(Passage provided Opens)

Eating healthy ‘fast food’
ALGONA – There is fast food and then there is food served quickly and easily.
Then there’s food that helps keeps one alive, as Doug and Teresa Kollasch discovered after he sustained a stroke.
The Kollasches and 16 other people, all seeking how to have nutritious meals that can be served on short notice, attended Tuesday a healthy foods meeting at the Kossuth County Extension office.
The meeting used a popular Iowa State University Extension publication titled “Healthy Meals in a Hurry.”
The approximately 18 people in attendance covered the ages from school-aged to retired. When asked why they were attending, one woman said her husband had started kidney dialysis and learned there were certain foods he should avoid.
The Kollasches, who live in Algona, said they were vacationing in Florida earlier this year, when Doug, age 41, passed out. It was determined he had suffered a stroke.
Teresa Kollasch said her husband had been identified with high blood pressure and cholesterol this past December. There is a family history of blood related problems, she said.
He was taking medicine for his blood pressure when the stroke happened. Fortunately, the stroke, which occurred on the left side of his brain, was in an area where Doug Kollasch would not suffer long-term effects.
Returning to Algona, the Kollasches’ friend, Carrie Gatton, at the Extension office told them about the eating healthy program. The Kollasches purchased a copy of the book and started following instructions.

(Passage provided Closes)
(Listed entries Opens)

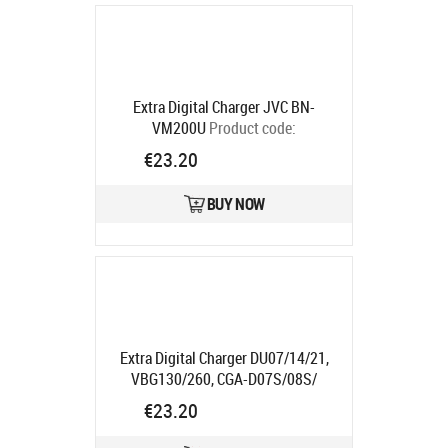
Extra Digital Charger JVC BN-
VM200U
Product code:
DV00DV2220
€23.20
Ships in 5-7 bd
BUY NOW
Extra Digital Charger DU07/14/21,
VBG130/260, CGA-D07S/08S/
D120/220, S002E"
Product code:
€23.20
DV00DV2092
Ships in 5-7 bd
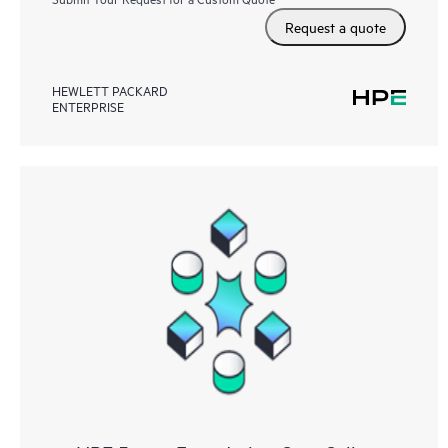
Request a quote
HEWLETT PACKARD
ENTERPRISE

(Listed entries Closes)

Task requirements
In the article about healthy fast food, what publication did the meeting at the Kossuth County Extension office use?

Problem solution
The meeting used the Iowa State University Extension publication "Healthy Meals in a Hurry."